O fim da ilusão europeia

Enquanto lemos o ensaio Uma Grande Ilusão?, publicado pela primeira vez em 1996, baseado em palestras proferidas no Johns Hopkins Center de Bolonha e traduzido agora em Portugal, poderá surpreender-nos a capacidade de Tony Judt (1948-2010) para chegar, com vários anos de avanço, a conclusões hoje praticamente do domínio do senso comum. Naquela altura, o euroceticismo era dominado pela direita e o ideal de uma Europa política e economicamente unida ainda parecia constituir, pelo menos para a generalidade dos socialistas e dos social-democratas de esquerda, o fundamento de um futuro de prosperidade e de bem-estar social para a grande maioria dos cidadãos. Em Portugal, a proposta de uma «Europa connosco», utilizada pelo PS em 1975 para vencer as eleições para a Assembleia Constituinte, dera o mote para a projeção intramuros, por mais de vinte anos, dessa quimera de um continente unido, próspero e pacífico, no qual cada Estado deveria funcionar como peça perfeita de uma experiência eterna e de um todo harmonioso. No entanto, quando escreveu este texto, o historiador britânico desconfiava já da viabilidade desse projeto e, em consequência, do seu futuro.

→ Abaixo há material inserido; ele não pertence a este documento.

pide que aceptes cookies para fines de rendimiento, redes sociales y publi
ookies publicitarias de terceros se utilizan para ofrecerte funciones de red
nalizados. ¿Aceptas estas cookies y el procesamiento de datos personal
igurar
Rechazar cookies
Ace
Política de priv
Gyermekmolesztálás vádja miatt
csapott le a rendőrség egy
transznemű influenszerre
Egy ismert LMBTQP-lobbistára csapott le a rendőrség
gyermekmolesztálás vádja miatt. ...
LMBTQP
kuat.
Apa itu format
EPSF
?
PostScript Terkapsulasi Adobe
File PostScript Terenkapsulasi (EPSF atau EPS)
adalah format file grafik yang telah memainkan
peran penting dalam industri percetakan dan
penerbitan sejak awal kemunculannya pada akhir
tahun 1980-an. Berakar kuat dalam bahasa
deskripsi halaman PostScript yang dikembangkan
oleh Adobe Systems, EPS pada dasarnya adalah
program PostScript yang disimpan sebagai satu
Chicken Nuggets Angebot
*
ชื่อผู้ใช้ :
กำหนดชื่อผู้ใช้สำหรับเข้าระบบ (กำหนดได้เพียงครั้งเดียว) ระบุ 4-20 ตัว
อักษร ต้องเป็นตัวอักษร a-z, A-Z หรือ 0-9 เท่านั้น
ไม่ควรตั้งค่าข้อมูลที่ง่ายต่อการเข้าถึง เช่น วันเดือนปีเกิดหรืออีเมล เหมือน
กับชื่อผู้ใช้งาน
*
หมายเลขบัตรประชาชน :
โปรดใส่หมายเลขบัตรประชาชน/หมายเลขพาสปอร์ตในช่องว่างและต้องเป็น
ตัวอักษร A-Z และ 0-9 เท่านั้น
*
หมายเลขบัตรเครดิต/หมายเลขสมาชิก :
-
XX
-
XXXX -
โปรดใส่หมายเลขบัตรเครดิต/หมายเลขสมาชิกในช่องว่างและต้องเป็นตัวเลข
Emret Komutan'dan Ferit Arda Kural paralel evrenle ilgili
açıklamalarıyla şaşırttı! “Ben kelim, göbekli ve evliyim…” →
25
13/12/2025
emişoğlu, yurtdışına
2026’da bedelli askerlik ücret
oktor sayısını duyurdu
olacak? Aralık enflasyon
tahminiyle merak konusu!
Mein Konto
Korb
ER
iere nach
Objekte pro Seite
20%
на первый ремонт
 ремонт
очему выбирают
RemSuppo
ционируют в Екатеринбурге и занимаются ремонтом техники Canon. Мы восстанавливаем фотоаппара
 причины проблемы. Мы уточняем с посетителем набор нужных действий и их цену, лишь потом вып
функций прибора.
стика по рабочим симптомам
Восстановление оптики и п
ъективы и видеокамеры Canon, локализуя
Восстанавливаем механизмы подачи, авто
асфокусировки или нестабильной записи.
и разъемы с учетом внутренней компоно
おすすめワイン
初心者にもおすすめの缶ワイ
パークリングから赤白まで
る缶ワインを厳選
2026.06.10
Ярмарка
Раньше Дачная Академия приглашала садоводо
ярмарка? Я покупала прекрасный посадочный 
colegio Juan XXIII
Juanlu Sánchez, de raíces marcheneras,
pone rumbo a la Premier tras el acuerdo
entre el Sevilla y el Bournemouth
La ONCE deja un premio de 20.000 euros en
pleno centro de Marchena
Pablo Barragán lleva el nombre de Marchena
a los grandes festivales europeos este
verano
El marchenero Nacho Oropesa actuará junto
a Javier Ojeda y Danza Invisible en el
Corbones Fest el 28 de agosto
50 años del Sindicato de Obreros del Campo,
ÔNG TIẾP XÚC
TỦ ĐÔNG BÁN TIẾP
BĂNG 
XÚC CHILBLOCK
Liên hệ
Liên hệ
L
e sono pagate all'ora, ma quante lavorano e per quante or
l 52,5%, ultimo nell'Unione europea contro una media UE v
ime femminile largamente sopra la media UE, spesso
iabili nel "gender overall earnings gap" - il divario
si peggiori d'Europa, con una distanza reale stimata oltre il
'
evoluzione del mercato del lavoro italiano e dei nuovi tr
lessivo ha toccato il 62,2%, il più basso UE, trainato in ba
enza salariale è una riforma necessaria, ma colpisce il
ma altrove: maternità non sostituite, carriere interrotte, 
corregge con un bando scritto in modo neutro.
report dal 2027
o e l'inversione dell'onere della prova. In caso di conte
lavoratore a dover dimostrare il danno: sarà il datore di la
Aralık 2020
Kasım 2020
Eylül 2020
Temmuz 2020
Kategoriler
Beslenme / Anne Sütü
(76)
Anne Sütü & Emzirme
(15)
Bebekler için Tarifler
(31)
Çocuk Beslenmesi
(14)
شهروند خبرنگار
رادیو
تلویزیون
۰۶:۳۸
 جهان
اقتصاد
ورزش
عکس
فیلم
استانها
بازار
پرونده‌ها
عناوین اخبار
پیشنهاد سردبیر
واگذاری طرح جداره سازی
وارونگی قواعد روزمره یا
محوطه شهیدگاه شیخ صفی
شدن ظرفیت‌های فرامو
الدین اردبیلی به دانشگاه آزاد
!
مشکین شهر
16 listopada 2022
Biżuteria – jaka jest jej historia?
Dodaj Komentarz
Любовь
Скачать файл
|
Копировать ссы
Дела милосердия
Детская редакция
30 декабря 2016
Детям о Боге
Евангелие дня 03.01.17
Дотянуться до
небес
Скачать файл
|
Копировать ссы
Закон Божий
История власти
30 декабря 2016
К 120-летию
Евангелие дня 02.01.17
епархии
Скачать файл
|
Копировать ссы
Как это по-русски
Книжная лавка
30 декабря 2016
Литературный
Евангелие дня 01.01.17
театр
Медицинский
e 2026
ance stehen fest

Para fundar a sua desconfiança, Judt serviu-se então das armas fornecidas pela História, que, ao contrário da maioria dos políticos e dos economistas com voz pública, conhecia muito bem. Por essa altura preparava já Pós-Guerra, a sua obra mais importante, ou pelo menos a de maior êxito comercial e académico, dedicada ao percurso europeu a partir de 1945, e encontrava-se por isso em condições de fundamentar – ao contrário dos colegas de métier apostados em legitimar historicamente o mito da unidade – o caráter realmente recente, transitório, desigual e povoado de fábulas e mal-entendidos do desígnio de aproximação entre os Estados do continente. É com a explicação deste olhar que se ocupa ao longo dos três capítulos que este pequeno volume comporta: abordando no primeiro a criação dessa «grande ilusão» de unidade, apresentada como inevitável mas em larga medida ficcionada ou imposta pelas circunstâncias; tratando no segundo a adesão «à Europa», após a queda do Muro, dos países do leste, e a forma como ela serviu para ampliar a centralidade geográfica e económica da Alemanha e para esboroar o aparente equilíbrio continental; e ocupando-se no último, o mais pessimista dos três, com o regresso das velhas divisões que abalaram as perspetivas do sonho europeu, desembocando na crise que agora atravessamos. Que é também uma crise de confiança «entre iguais», entre irmãos que na realidade jamais o foram e nunca o serão.

Tony Judt mostrou-nos aqui que o programa da unidade europeia não foi propriamente, ao contrário do que contam as lendas que circulam em brochuras e se ensinam em cursos universitários, o resultado da iniciativa abnegada de um conjunto de visionários, provindo antes da coincidência de circunstâncias que tenderam a aproximar, momentaneamente, interesses na realidade muito diversos e a médio ou longo prazo incompatíveis. Por isso considerou que a Europa «é mais do que uma noção geográfica mas menos do que uma resposta», e que o seu futuro depende mais da aceitação da diferença do que da imposição de um modelo único ditado pelos Estados e pelas economias mais fortes. O curso natural das coisas tem vindo a provar-nos todos os dias como ele tinha toda a razão. E como aquilo que escreveu não era o desabafo de um cético ou o devaneio de um adivinho.

Tony Judt, Uma Grande Ilusão? Um ensaio sobre a Europa. Trad. de Pedro Bernardo. Edições 70. 150 págs. Versão revista de nota saída na LER de Setembro.